Data in this exercise —
____

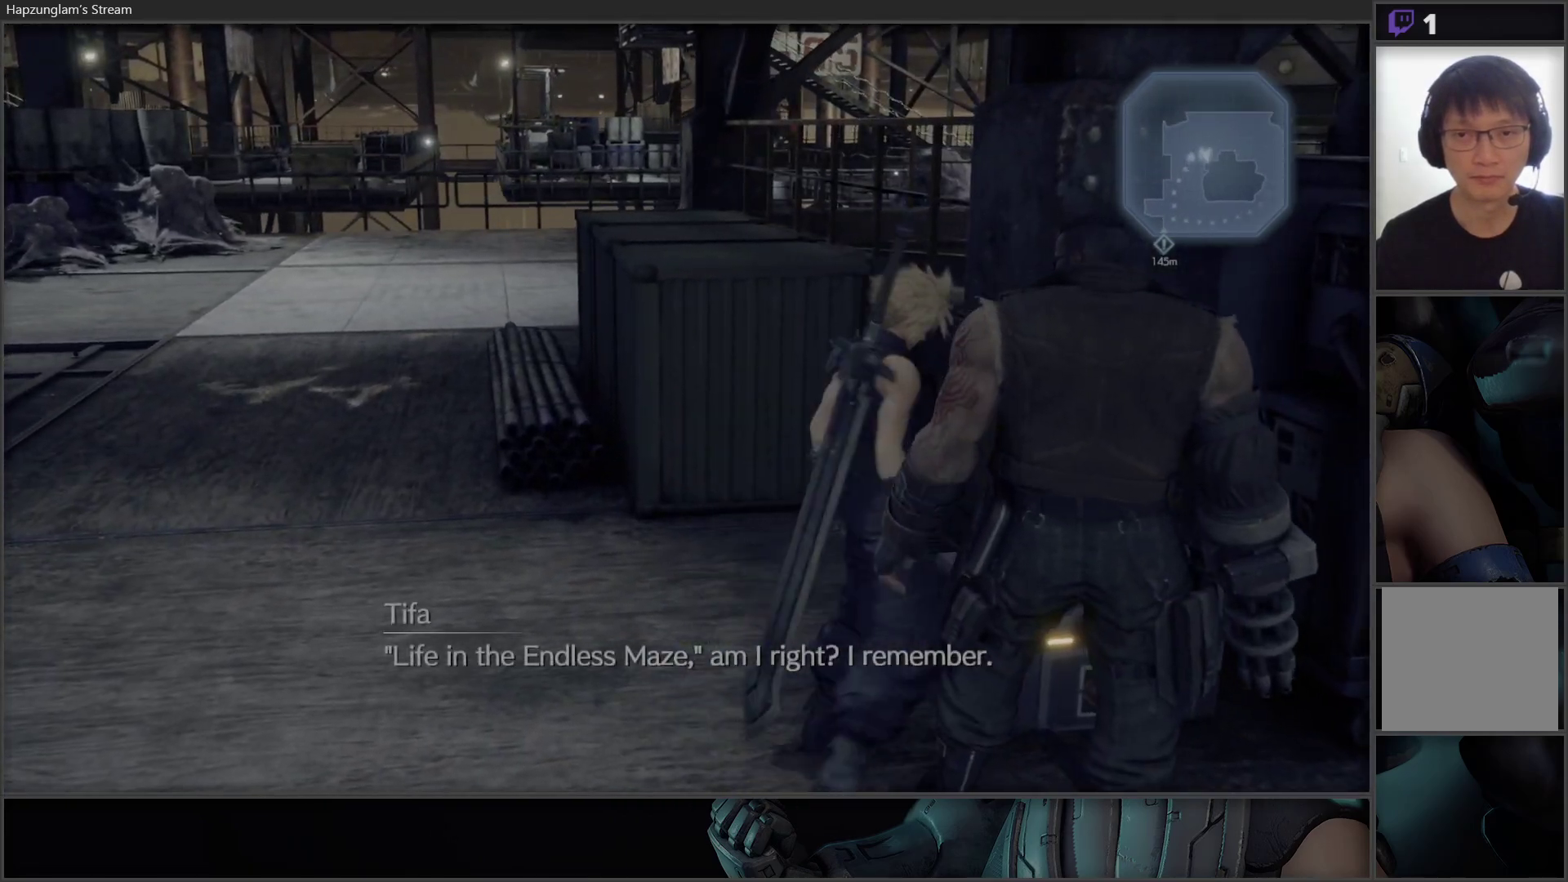
{"buttons": [], "left_stick": "center", "right_stick": "center", "events": [[50, "Y", "up"], [133, "Y", "down"], [150, "left_stick", "up-right"], [217, "Y", "up"], [300, "Y", "down"], [367, "Y", "up"], [367, "left_stick", "center"]]}
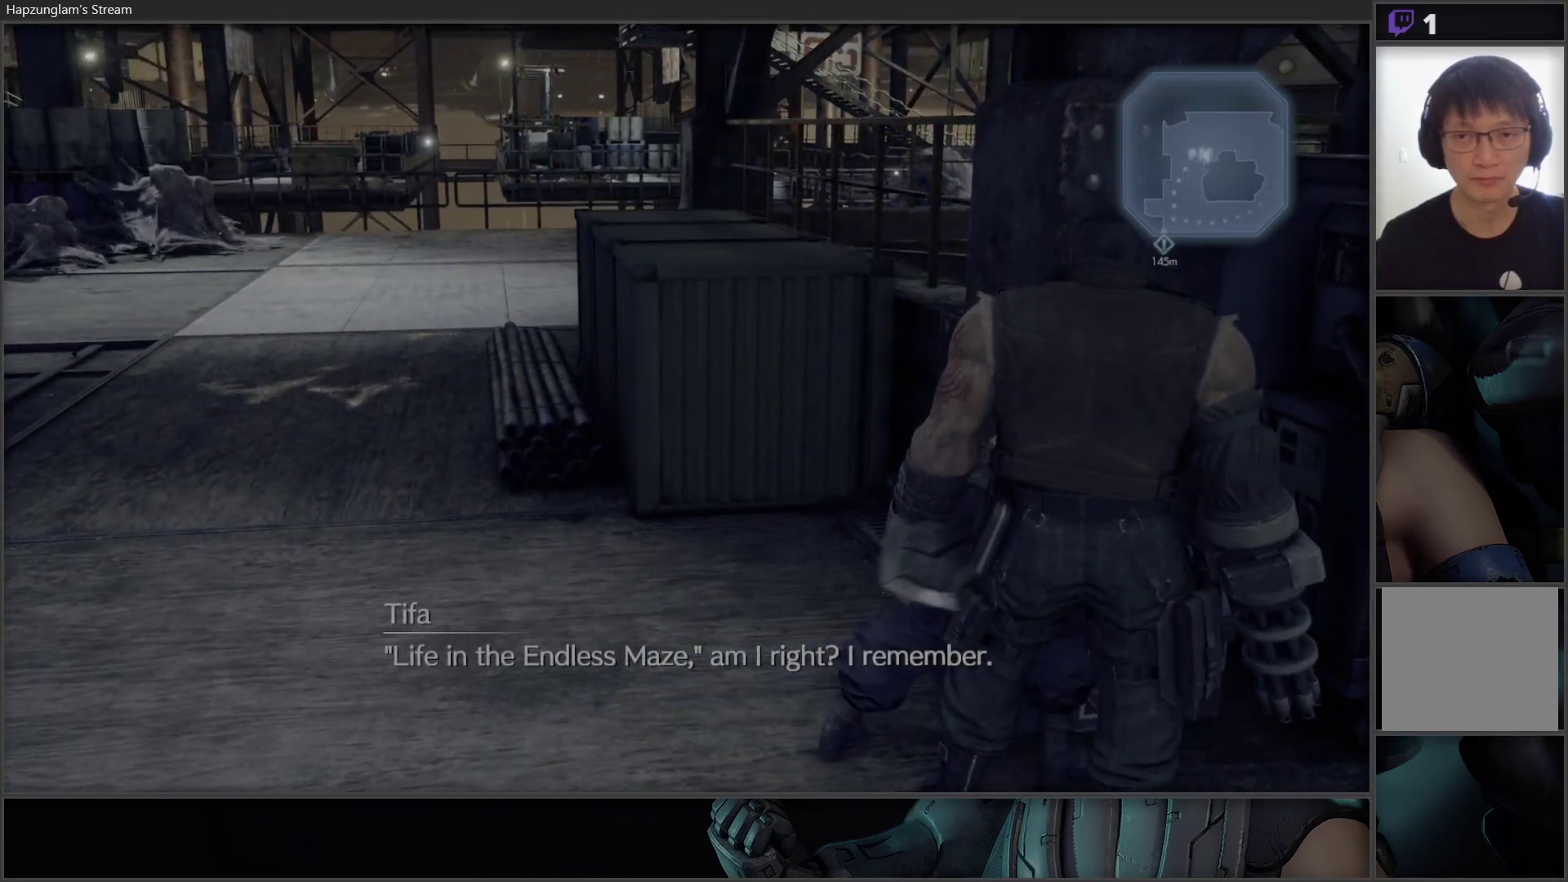
{"buttons": [], "left_stick": "center", "right_stick": "right", "events": [[383, "right_stick", "right"]]}
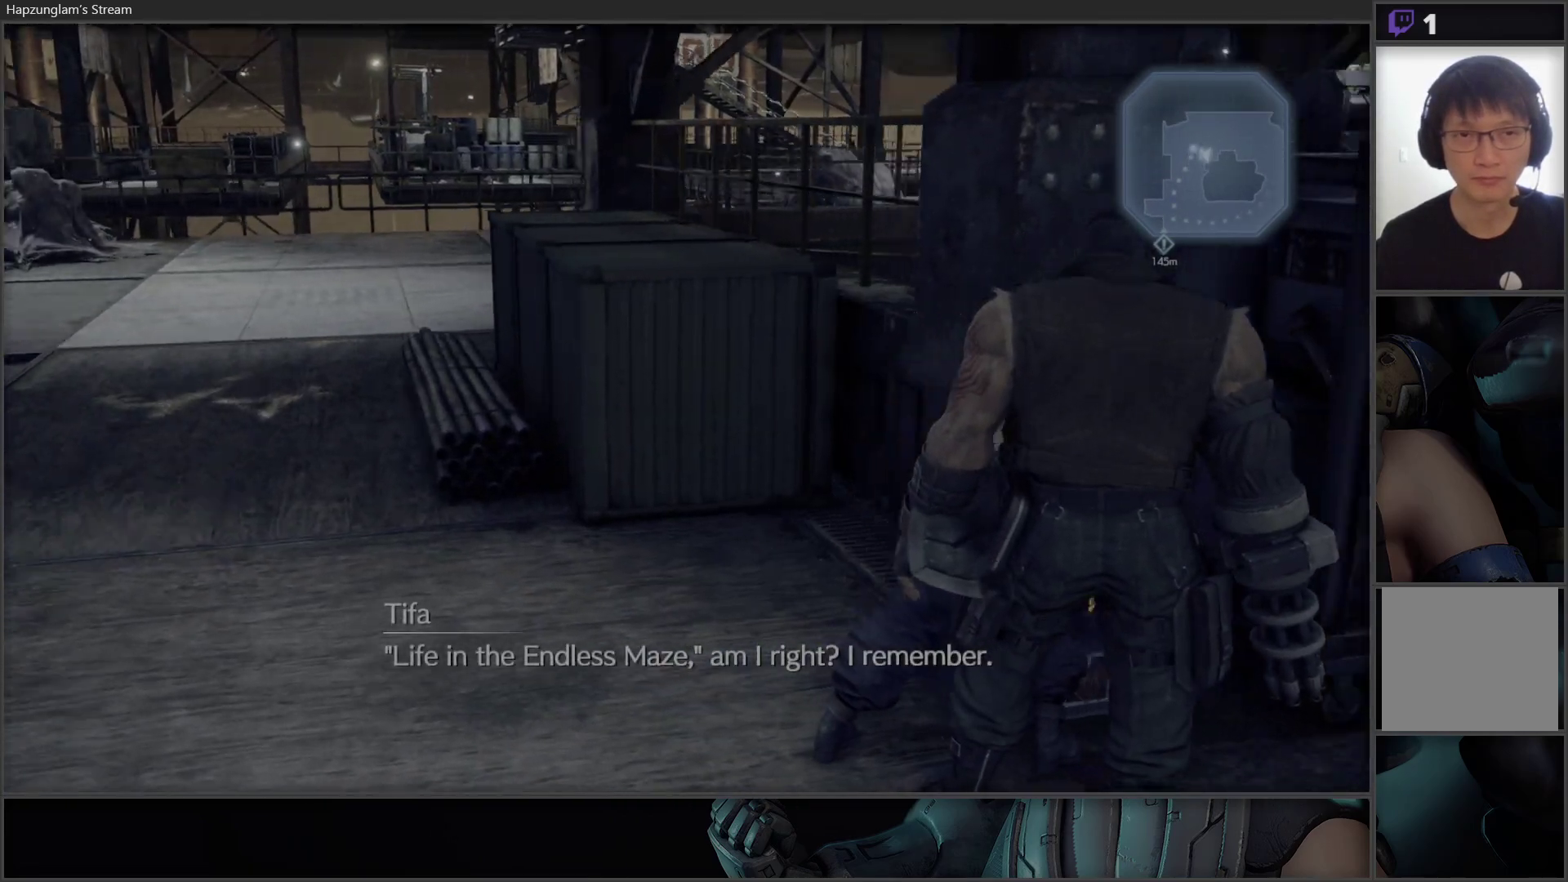
{"buttons": [], "left_stick": "center", "right_stick": "right", "events": []}
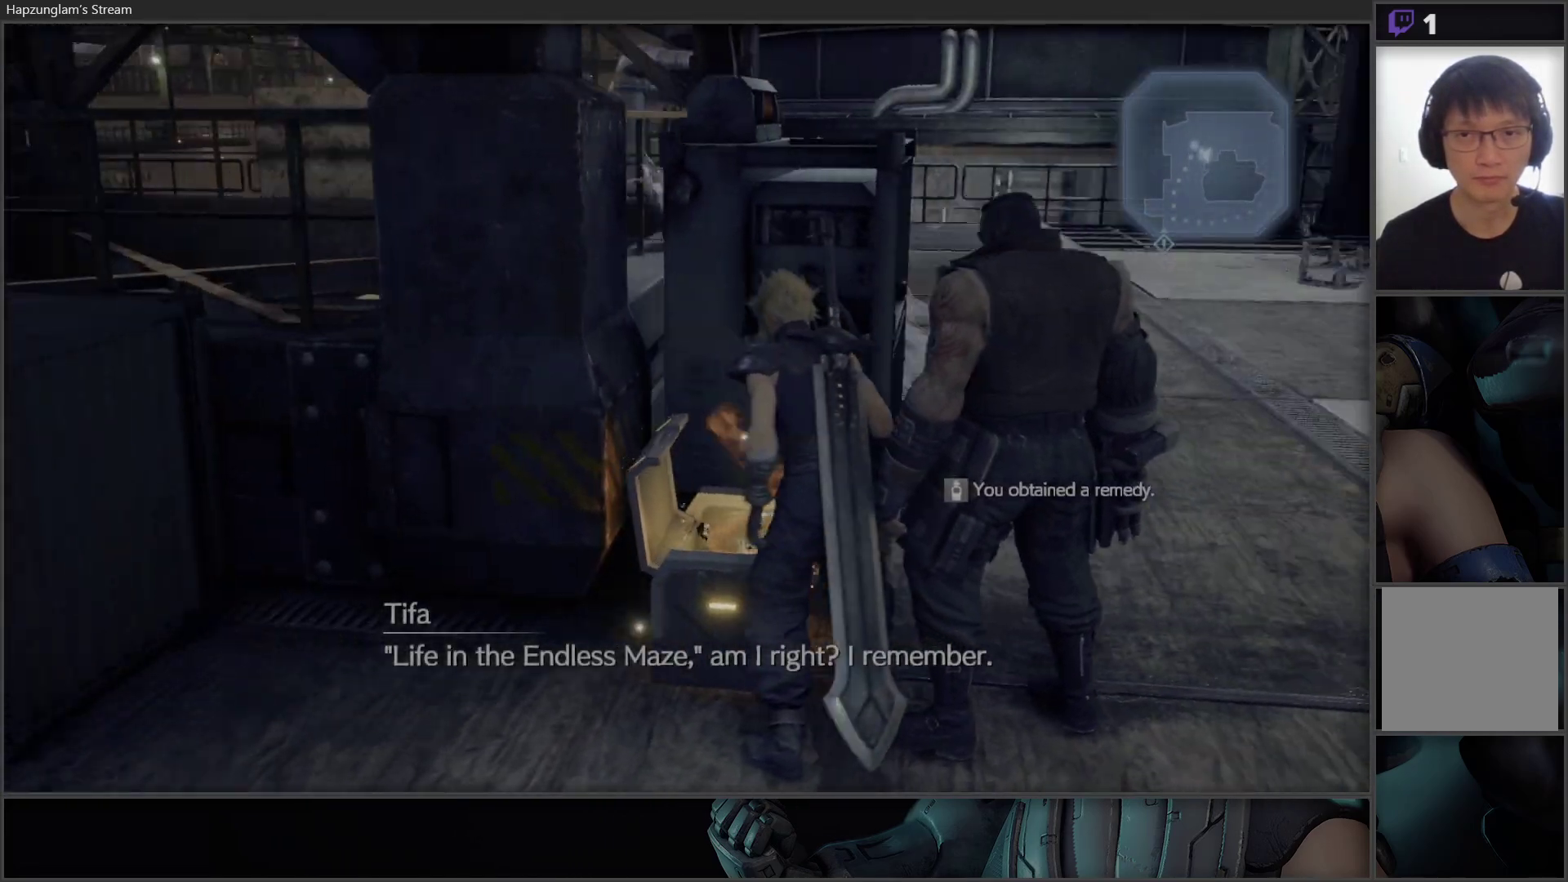
{"buttons": [], "left_stick": "up", "right_stick": "center", "events": [[267, "left_stick", "up"], [383, "right_stick", "center"]]}
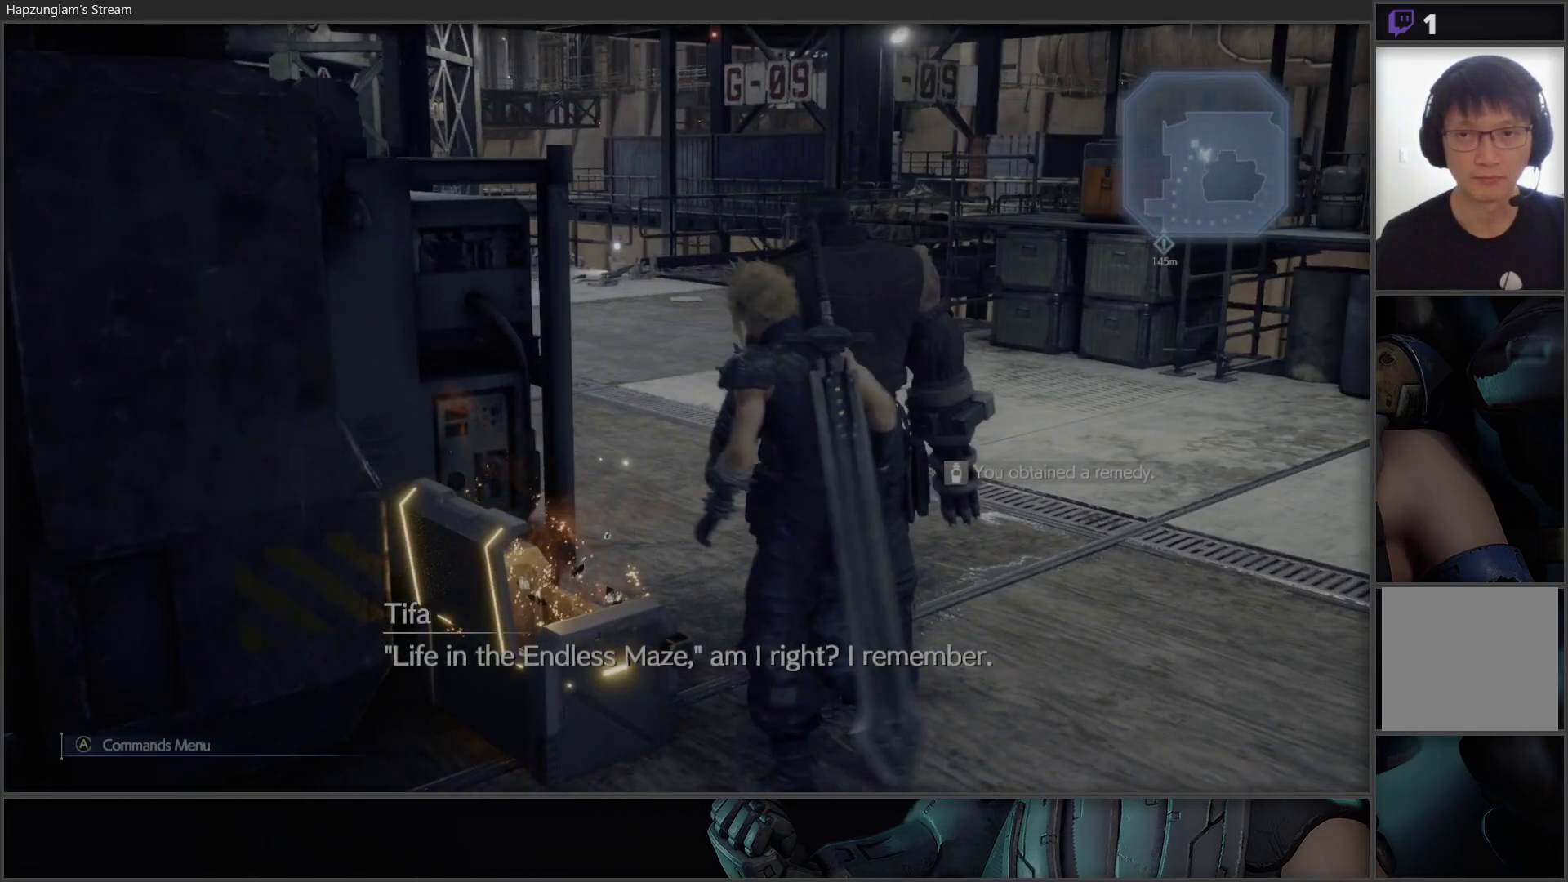
{"buttons": [], "left_stick": "up", "right_stick": "center", "events": []}
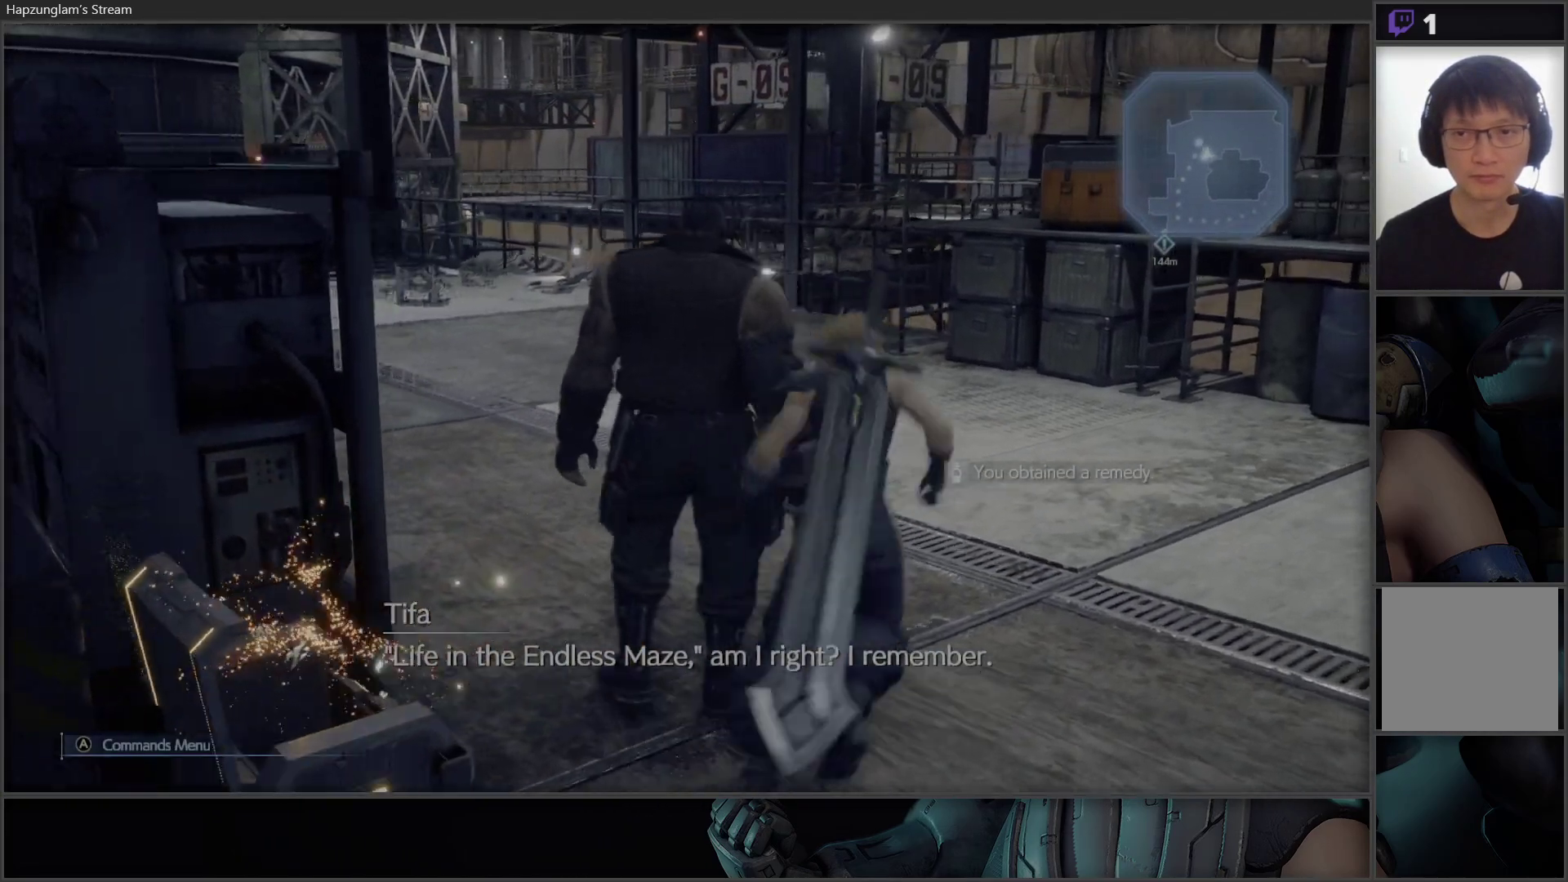
{"buttons": [], "left_stick": "up", "right_stick": "center", "events": [[183, "L3", "down"], [417, "L3", "up"]]}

____

Problem to work on — Gather from the data above every line with the string "down".

Task solution —
{"buttons": [], "left_stick": "center", "right_stick": "center", "events": [[50, "Y", "up"], [133, "Y", "down"], [150, "left_stick", "up-right"], [217, "Y", "up"], [300, "Y", "down"], [367, "Y", "up"], [367, "left_stick", "center"]]}
{"buttons": [], "left_stick": "up", "right_stick": "center", "events": [[183, "L3", "down"], [417, "L3", "up"]]}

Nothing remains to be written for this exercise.